# [GIVEN PASSAGE]
Paxlovid Shows No Benefit in Younger, Vaccinated, Healthy Adults, Study Finds


Results reported in the journal Clinical Infectious Diseases did show protection against serious outcomes (emergency room visits, hospitalizations,death) among adults,18-50, with cancer and cardiovascular diseases but no such benefit among those without those diseases. The study also showed no Paxlovid benefit among those with asthma and chronic obstructive pulmonary disorder.

Paxlovid (nirmatrelvir co-packaged with ritonavir), an antiviral medication, has been shown to markedly improve the outcomes of COVID-19 among people who are not vaccinated and among older people who are vaccinated. But does it have any benefit for younger people who have been vaccinated?

Research results reported in late June in the journal Clinical Infectious Diseases provide an answer but it has some nuance to it.

The results from a retrospective study of adults ages 50 and under showed that Paxlovid lowered the risk of a composite score of serious events (emergency room visit, hospitalization, death) among those with cancer, cardiovascular disease, or both.

But in those without those diseases and those only with chronic lower respiratory disorders (asthma or chronic obstructive pulmonary disease), Paxlovid had no benefit, as measured by the composite score.

# [RECORDS SUPPLIED]
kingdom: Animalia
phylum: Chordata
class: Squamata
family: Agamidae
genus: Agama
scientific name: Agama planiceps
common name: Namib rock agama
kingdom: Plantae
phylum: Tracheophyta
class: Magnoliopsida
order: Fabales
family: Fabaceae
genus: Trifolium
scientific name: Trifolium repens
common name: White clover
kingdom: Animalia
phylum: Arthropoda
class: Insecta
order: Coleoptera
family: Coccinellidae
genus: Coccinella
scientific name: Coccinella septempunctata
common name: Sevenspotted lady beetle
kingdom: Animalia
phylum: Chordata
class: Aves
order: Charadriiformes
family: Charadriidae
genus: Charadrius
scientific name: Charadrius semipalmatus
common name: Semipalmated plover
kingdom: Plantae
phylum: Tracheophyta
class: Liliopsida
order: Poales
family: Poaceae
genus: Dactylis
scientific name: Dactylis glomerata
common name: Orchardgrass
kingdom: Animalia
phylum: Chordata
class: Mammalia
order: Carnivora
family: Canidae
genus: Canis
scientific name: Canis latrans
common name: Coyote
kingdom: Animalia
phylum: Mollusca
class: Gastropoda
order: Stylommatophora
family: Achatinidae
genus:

# [REQUIRED ACTIONS]
[1] According to the Paxlovid study article, which adults aged 50 and under had a lower risk of serious events with Paxlovid?
[2] Continue the Paxlovid study article from the point where it stops.

# [SOLVED TASKS]
[1] Those with cancer, cardiovascular disease, or both.

[2]
“Yes, the drug (Paxlovid) was associated with good results overall. But no, not everyone who is young and vaccinated should take it,” wrote Jeremy S. Faust, M.D., one of the co-corresponding authors, in his widely read substack, Inside Medicine. Faust is an emergency medicine physician at Brigham and Women’s Hospital in Boston.

Faust described himself as a “Paxlovid pessimist” going into the study who doubted the drug would show a benefit in younger vaccinated people and that his pre-study views were balanced out by “Paxlovid optimists” who thought it would. He noted in the substack entry that Pfizer had canceled its own study of Paxlovid in younger healthy people and that results from an Israeli study suggested that Paxlovid didn’t have benefits for people, ages 40-64.

Faust; his co-corresponding author, Sarju Ganatra, of Beth Israel Lahey Health, a health system in the Boston area; and their co-authors mentioned the need for stewardship of resources for COVID-19 as government funding for COVID-19 treatment decreases.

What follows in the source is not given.